Given records Block Start

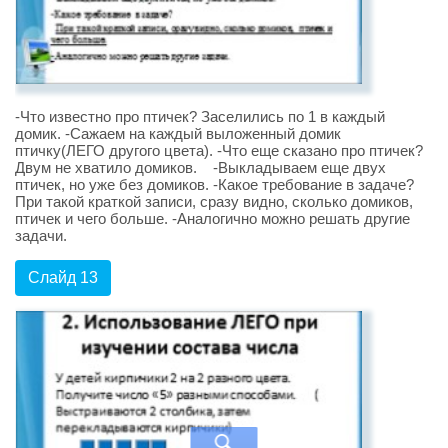
-Что известно про птичек? Заселились по 1 в каждый
домик. -Сажаем на каждый выложенный домик
птичку(ЛЕГО другого цвета). -Что еще сказано про птичек?
Двум не хватило домиков. -Выкладываем еще двух
птичек, но уже без домиков. -Какое требование в задаче?
При такой краткой записи, сразу видно, сколько домиков,
птичек и чего больше. -Аналогично можно решать другие
задачи.
Слайд 13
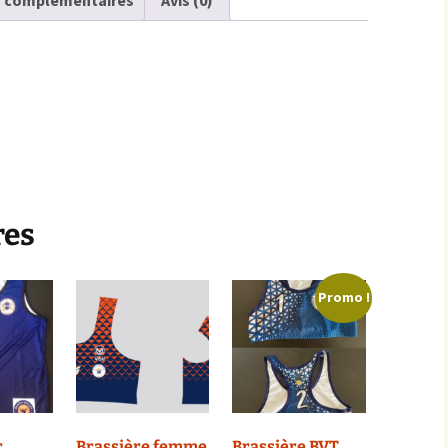
s complémentaires
Avis (0)
res
Promo !
r
Brassière femme
Brassière BVT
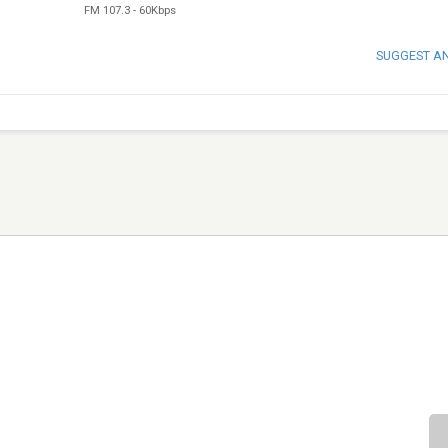
FM 107.3
-
60Kbps
SUGGEST A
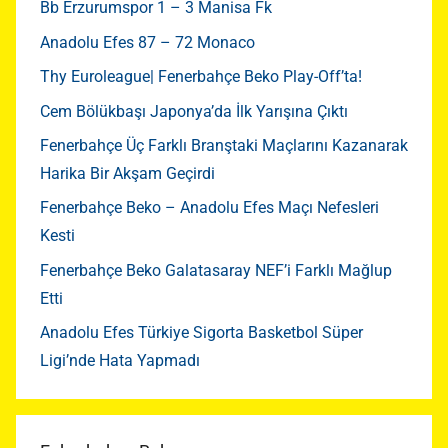
Bb Erzurumspor 1 – 3 Manisa Fk
Anadolu Efes 87 – 72 Monaco
Thy Euroleague| Fenerbahçe Beko Play-Off’ta!
Cem Bölükbaşı Japonya’da İlk Yarışına Çıktı
Fenerbahçe Üç Farklı Branştaki Maçlarını Kazanarak
Harika Bir Akşam Geçirdi
Fenerbahçe Beko – Anadolu Efes Maçı Nefesleri
Kesti
Fenerbahçe Beko Galatasaray NEF’i Farklı Mağlup
Etti
Anadolu Efes Türkiye Sigorta Basketbol Süper
Ligi’nde Hata Yapmadı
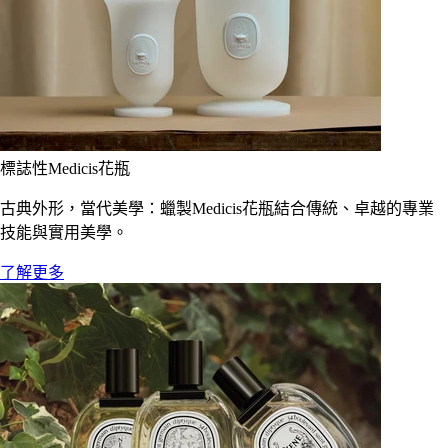
標誌性Medicis花瓶
古典外形，當代美學：蠟製Medicis花瓶結合傳統、卓越的專業
技能與實用美學。
了解更多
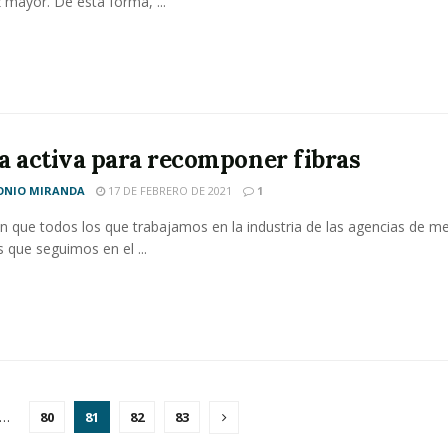
 mayor. De esta forma, ...
a activa para recomponer fibras
ONIO MIRANDA
17 DE FEBRERO DE 2021
1
 que todos los que trabajamos en la industria de las agencias de m
 que seguimos en el ...
…
80
81
82
83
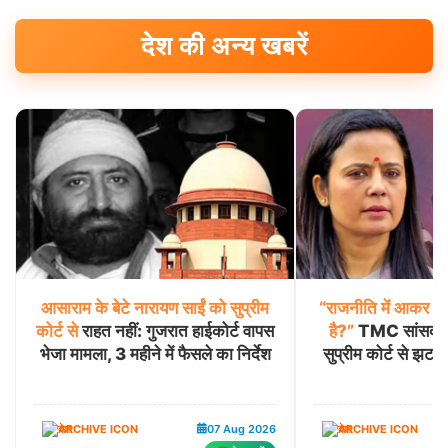
देश की अन्य खबरें
आसाराम
के
बेटे
नारायण
साईं
को
सुप्रीम
“राजनीति
में
आकर
भी
कोर्ट
से
राहत नहीं: गुजरात हाईकोर्ट वापस
है?”
TMC सांसद मह
भेजा मामला, 3 महीने में फैसले का निर्देश
सुप्रीम कोर्ट से झट
देश
07 Aug 2026
देश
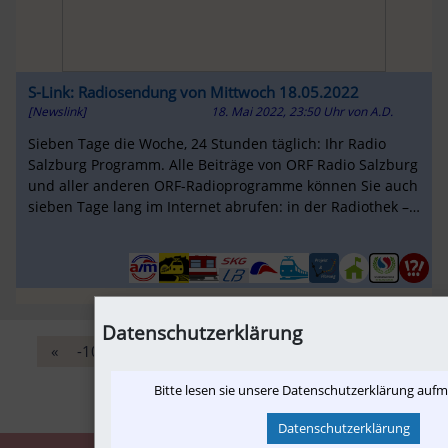
S-Link: Radiosendung von Mittwoch 18.05.2022
[Newslink]
18. Mai 2022, 23:50 Uhr
von
A.D.
Sieben Tage die Woche, 24 Stunden täglich: Ihr Radio
Salzburg Programm. Alle Beiträge von ORF Radio Salzburg
und aller anderen ORF-Radioprogramme können Sie auch
sieben Tage lang im Internet abrufen: in der Radiothek –
einen Fingertipp ...
Datenschutzerklärung
«
-10
‹
54
55
56
57
58
›
+10
»
Bitte lesen sie unsere Datenschutzerklärung auf
Datenschutzerklärung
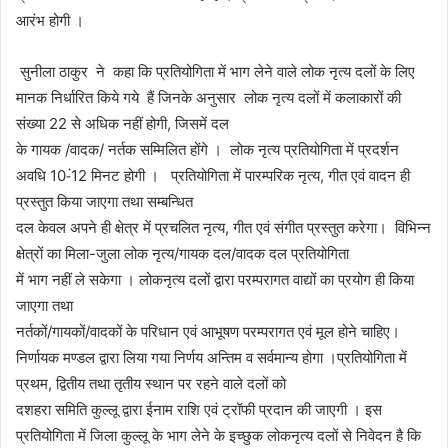
आरंभ होगी ।
सुनीला ठाकुर ने कहा कि प्रतियोगिता में भाग लेने वाले लोक नृत्य दलों के लिए
मानक निर्धारित किये गये हैं जिनके अनुसार लोक नृत्य दलों में कलाकारों की
संख्या 22 से अधिक नहीं होगी, जिसमें दल
के गायक /वादक/ नर्तक सम्मिलित होंगे । लोक नृत्य प्रतियोगिता में प्रदर्शन
अवधि 10-ं12 मिनट होगी । प्रतियोगिता में पारम्परिक नृत्य, गीत एवं वादन ही
प्रस्तुत किया जाएगा तथा सम्बन्धित
दल केवल अपने ही क्षेत्र में प्रचलित नृत्य, गीत एवं संगीत प्रस्तुत करेगा। विभिन्न
क्षेत्रों का मिला-जुला लोक नृत्य/गायक दल/वादक दल प्रतियोगिता
में भाग नहीं ले सकेगा । लोकनृत्य दलों द्वारा परम्परागत वाद्यों का प्रयोग ही किया
जाएगा तथा
नर्तकों/गायकों/वादकों के परिधान एवं आभूषण परम्परागत एवं मूल होने चाहिए।
निर्णायक मण्डल द्वारा लिया गया निर्णय अन्तिम व सर्वमान्य होगा ।प्रतियोगिता में
प्रथम, द्वितीय तथा तृतीय स्थान पर रहने वाले दलों को
दशहरा समिति कुल्लू द्वारा ईनाम राशि एवं ट्रॉफी प्रदान की जाएगी । इस
प्रतियोगिता में जिला कुल्लू के भाग लेने के इच्छुक लोकनृत्य दलों से निवेदन है कि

Given records Block End

= Task instructions =
Show every line of the material that contains the string "каждый", treating uppercase and lowercase letters as different.

= Written solution =
-Что известно про птичек? Заселились по 1 в каждый
домик. -Сажаем на каждый выложенный домик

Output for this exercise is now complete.